START Excerpted data
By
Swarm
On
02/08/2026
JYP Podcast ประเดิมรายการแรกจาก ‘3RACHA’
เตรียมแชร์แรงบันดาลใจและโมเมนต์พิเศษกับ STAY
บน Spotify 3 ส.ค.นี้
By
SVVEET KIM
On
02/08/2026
END Excerpted data
Could you return the complete set of entries exactly?

Answer to this exercise:
By
Swarm
On
02/08/2026
JYP Podcast ประเดิมรายการแรกจาก ‘3RACHA’
เตรียมแชร์แรงบันดาลใจและโมเมนต์พิเศษกับ STAY
บน Spotify 3 ส.ค.นี้
By
SVVEET KIM
On
02/08/2026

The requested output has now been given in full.